EXERCISE OBJECTIVE:
Reproduce the following lines verbatim, covering every record.

Records from a data collection
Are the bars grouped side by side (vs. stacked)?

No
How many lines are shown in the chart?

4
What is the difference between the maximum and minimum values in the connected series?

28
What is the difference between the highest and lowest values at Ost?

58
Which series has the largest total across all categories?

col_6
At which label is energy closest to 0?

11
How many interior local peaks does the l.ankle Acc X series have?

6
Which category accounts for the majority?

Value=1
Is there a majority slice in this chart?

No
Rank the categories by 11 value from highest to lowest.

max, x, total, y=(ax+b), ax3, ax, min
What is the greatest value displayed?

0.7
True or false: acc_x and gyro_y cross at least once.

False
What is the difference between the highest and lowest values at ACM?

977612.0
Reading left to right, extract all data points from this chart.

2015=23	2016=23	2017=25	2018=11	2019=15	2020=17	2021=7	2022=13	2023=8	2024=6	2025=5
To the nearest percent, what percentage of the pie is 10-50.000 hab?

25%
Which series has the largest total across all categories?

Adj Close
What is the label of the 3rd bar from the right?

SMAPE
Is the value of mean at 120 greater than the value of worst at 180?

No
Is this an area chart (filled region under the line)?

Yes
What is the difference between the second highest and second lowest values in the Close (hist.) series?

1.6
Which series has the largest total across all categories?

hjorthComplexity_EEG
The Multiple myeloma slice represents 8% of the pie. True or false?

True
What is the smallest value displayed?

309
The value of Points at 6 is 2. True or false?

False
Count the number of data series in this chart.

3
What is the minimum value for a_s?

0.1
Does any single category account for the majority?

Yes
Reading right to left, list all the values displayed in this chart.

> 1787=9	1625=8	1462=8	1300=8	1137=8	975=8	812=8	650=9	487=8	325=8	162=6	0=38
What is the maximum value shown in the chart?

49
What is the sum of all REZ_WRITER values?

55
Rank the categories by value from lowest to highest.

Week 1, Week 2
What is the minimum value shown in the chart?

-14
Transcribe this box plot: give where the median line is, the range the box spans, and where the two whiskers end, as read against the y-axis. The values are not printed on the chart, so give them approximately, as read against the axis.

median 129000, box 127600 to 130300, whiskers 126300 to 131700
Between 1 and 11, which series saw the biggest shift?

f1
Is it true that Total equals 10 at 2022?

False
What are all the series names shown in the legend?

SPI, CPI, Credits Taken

TASK RESULT:
Are the bars grouped side by side (vs. stacked)?

No
How many lines are shown in the chart?

4
What is the difference between the maximum and minimum values in the connected series?

28
What is the difference between the highest and lowest values at Ost?

58
Which series has the largest total across all categories?

col_6
At which label is energy closest to 0?

11
How many interior local peaks does the l.ankle Acc X series have?

6
Which category accounts for the majority?

Value=1
Is there a majority slice in this chart?

No
Rank the categories by 11 value from highest to lowest.

max, x, total, y=(ax+b), ax3, ax, min
What is the greatest value displayed?

0.7
True or false: acc_x and gyro_y cross at least once.

False
What is the difference between the highest and lowest values at ACM?

977612.0
Reading left to right, extract all data points from this chart.

2015=23	2016=23	2017=25	2018=11	2019=15	2020=17	2021=7	2022=13	2023=8	2024=6	2025=5
To the nearest percent, what percentage of the pie is 10-50.000 hab?

25%
Which series has the largest total across all categories?

Adj Close
What is the label of the 3rd bar from the right?

SMAPE
Is the value of mean at 120 greater than the value of worst at 180?

No
Is this an area chart (filled region under the line)?

Yes
What is the difference between the second highest and second lowest values in the Close (hist.) series?

1.6
Which series has the largest total across all categories?

hjorthComplexity_EEG
The Multiple myeloma slice represents 8% of the pie. True or false?

True
What is the smallest value displayed?

309
The value of Points at 6 is 2. True or false?

False
Count the number of data series in this chart.

3
What is the minimum value for a_s?

0.1
Does any single category account for the majority?

Yes
Reading right to left, list all the values displayed in this chart.

> 1787=9	1625=8	1462=8	1300=8	1137=8	975=8	812=8	650=9	487=8	325=8	162=6	0=38
What is the maximum value shown in the chart?

49
What is the sum of all REZ_WRITER values?

55
Rank the categories by value from lowest to highest.

Week 1, Week 2
What is the minimum value shown in the chart?

-14
Transcribe this box plot: give where the median line is, the range the box spans, and where the two whiskers end, as read against the y-axis. The values are not printed on the chart, so give them approximately, as read against the axis.

median 129000, box 127600 to 130300, whiskers 126300 to 131700
Between 1 and 11, which series saw the biggest shift?

f1
Is it true that Total equals 10 at 2022?

False
What are all the series names shown in the legend?

SPI, CPI, Credits Taken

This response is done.